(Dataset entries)
▬▬▬▬▬▬

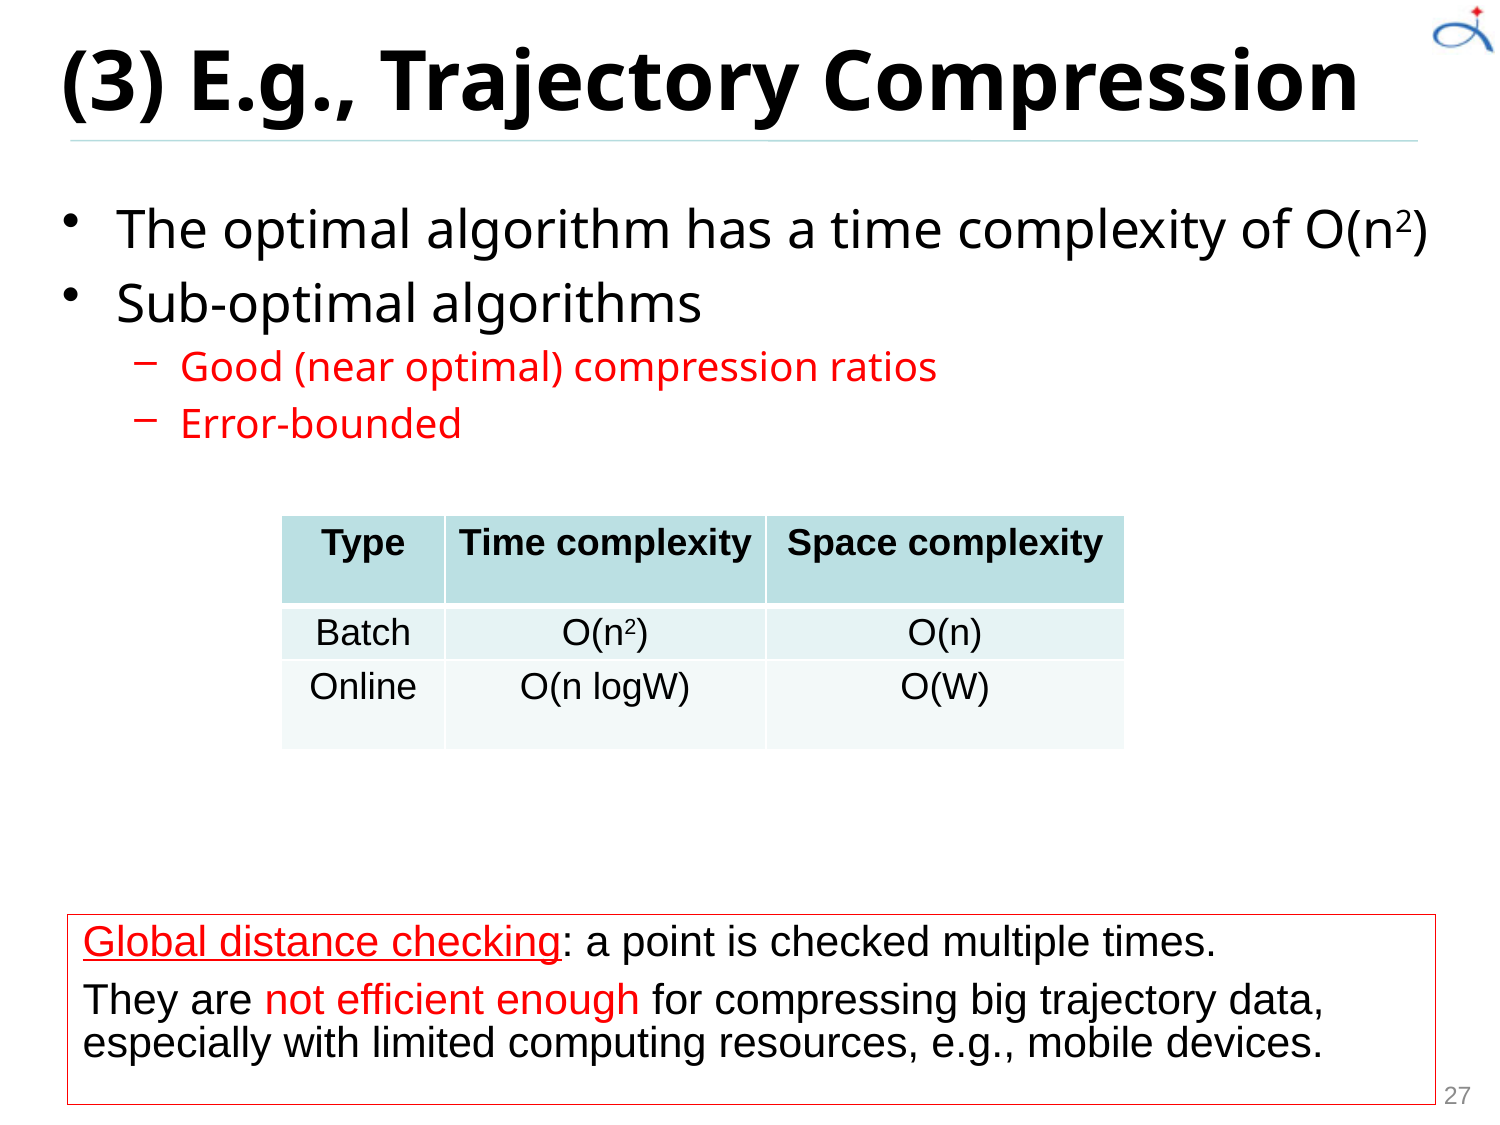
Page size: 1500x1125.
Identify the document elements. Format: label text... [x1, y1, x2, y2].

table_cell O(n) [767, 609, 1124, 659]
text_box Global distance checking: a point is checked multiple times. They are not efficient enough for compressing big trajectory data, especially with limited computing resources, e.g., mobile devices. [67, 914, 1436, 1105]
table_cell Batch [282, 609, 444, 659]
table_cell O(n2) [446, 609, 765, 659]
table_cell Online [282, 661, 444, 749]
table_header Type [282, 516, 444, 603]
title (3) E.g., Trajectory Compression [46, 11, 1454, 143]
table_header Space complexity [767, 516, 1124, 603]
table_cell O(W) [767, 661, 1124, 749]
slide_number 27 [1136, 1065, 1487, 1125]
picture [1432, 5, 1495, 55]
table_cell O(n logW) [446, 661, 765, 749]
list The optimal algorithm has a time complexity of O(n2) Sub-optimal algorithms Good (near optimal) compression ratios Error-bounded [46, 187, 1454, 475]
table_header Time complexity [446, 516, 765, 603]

▬▬▬▬▬▬

» Task prompt: Every line above should be transcribed word for word; leave the pictures out.

» Written response:
Page size: 1500x1125.
Identify the document elements. Format: label text... [x1, y1, x2, y2].

table_cell O(n) [767, 609, 1124, 659]
text_box Global distance checking: a point is checked multiple times. They are not efficient enough for compressing big trajectory data, especially with limited computing resources, e.g., mobile devices. [67, 914, 1436, 1105]
table_cell Batch [282, 609, 444, 659]
table_cell O(n2) [446, 609, 765, 659]
table_cell Online [282, 661, 444, 749]
table_header Type [282, 516, 444, 603]
title (3) E.g., Trajectory Compression [46, 11, 1454, 143]
table_header Space complexity [767, 516, 1124, 603]
table_cell O(W) [767, 661, 1124, 749]
slide_number 27 [1136, 1065, 1487, 1125]
picture [1432, 5, 1495, 55]
table_cell O(n logW) [446, 661, 765, 749]
list The optimal algorithm has a time complexity of O(n2) Sub-optimal algorithms Good (near optimal) compression ratios Error-bounded [46, 187, 1454, 475]
table_header Time complexity [446, 516, 765, 603]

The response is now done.